> **MATERIAL FOR THIS TASK**
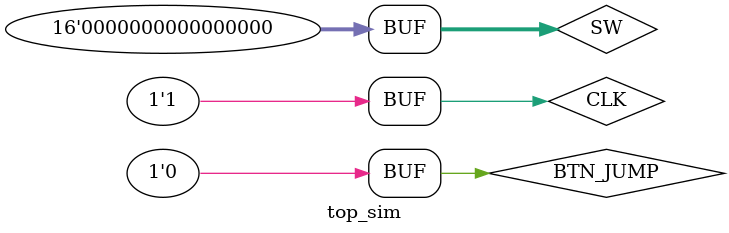
<source format=v>
`timescale 1ns / 1ps


module top_sim;

	// Inputs
	reg CLK;
	reg BTN_JUMP;
	reg [15:0] SW;

	// Outputs
	wire hs;
	wire vs;
	wire [3:0] r;
	wire [3:0] g;
	wire [3:0] b;
	wire BUZZER;
    wire [31:0]clkdiv;
    wire rdn;
    wire [15:0] SW_OK;
    
	// Instantiate the Unit Under Test (UUT)
	Top uut (
		.CLK(CLK), 
		.BTN_JUMP(BTN_JUMP), 
		.SW(SW), 
		.hs(hs), 
		.vs(vs), 
		.r(r), 
		.g(g), 
		.b(b),
        .clkdiv(clkdiv),
        .rdn(rdn),
        .SW_OK(SW_OK),
		.BUZZER(BUZZER)
	);

	initial begin
		// Initialize Inputs
		CLK = 0;
		BTN_JUMP = 0;
		SW = 0;

		// Wait 100 ns for global reset to finish
		#30;
        SW[0]=1;
        #30;
        SW[0]=0;

		// Add stimulus here
        
        
	end
    
    
    always begin
		CLK = 0; #10;
		CLK = 1; #10;
	end
      
endmodule


</source>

> **TASK**
Find every line in the records above that holds the word "wire", and copy each one.

> **ANSWER SPACE**
	wire hs;
	wire vs;
	wire [3:0] r;
	wire [3:0] g;
	wire [3:0] b;
	wire BUZZER;
    wire [31:0]clkdiv;
    wire rdn;
    wire [15:0] SW_OK;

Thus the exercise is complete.